Exercise aim
If a line of the data below contains the string "thumb", copy it into your answer.

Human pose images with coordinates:
------------------------------------------------

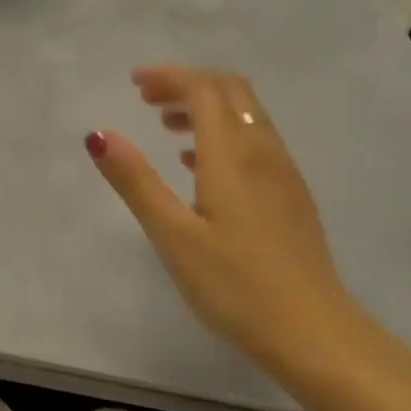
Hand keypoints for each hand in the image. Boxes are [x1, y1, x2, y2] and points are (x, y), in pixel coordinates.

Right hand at [87, 65, 354, 374]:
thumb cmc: (234, 285)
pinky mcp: (291, 197)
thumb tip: (98, 135)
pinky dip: (224, 134)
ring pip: (247, 116)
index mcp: (233, 155)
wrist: (312, 332)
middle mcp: (264, 152)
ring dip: (206, 108)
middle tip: (147, 98)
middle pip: (231, 92)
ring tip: (166, 127)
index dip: (168, 77)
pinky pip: (256, 142)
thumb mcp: (172, 235)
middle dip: (188, 84)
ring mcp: (284, 174)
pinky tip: (200, 166)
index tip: (132, 84)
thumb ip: (136, 181)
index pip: (204, 90)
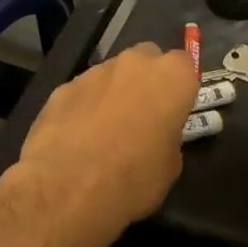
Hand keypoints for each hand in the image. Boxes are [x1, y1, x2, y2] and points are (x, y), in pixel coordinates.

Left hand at [15, 42, 198, 241]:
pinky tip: (77, 138)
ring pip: (111, 74)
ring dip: (113, 94)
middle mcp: (134, 64)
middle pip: (147, 58)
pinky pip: (82, 92)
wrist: (68, 187)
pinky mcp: (62, 88)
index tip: (174, 110)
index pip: (185, 64)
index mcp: (171, 78)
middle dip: (146, 80)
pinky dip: (84, 107)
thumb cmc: (134, 178)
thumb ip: (167, 137)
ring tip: (104, 132)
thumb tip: (156, 136)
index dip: (179, 87)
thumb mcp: (170, 167)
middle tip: (142, 115)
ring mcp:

------------------------------------------------

Solution to the problem
thumb cmc: (234, 285)
thumb tip: (98, 135)
thumb mcp: (172, 235)
thumb ip: (136, 181)
thumb cmc: (134, 178)
thumb ip: (167, 137)
thumb tip: (156, 136)
thumb mcp: (170, 167)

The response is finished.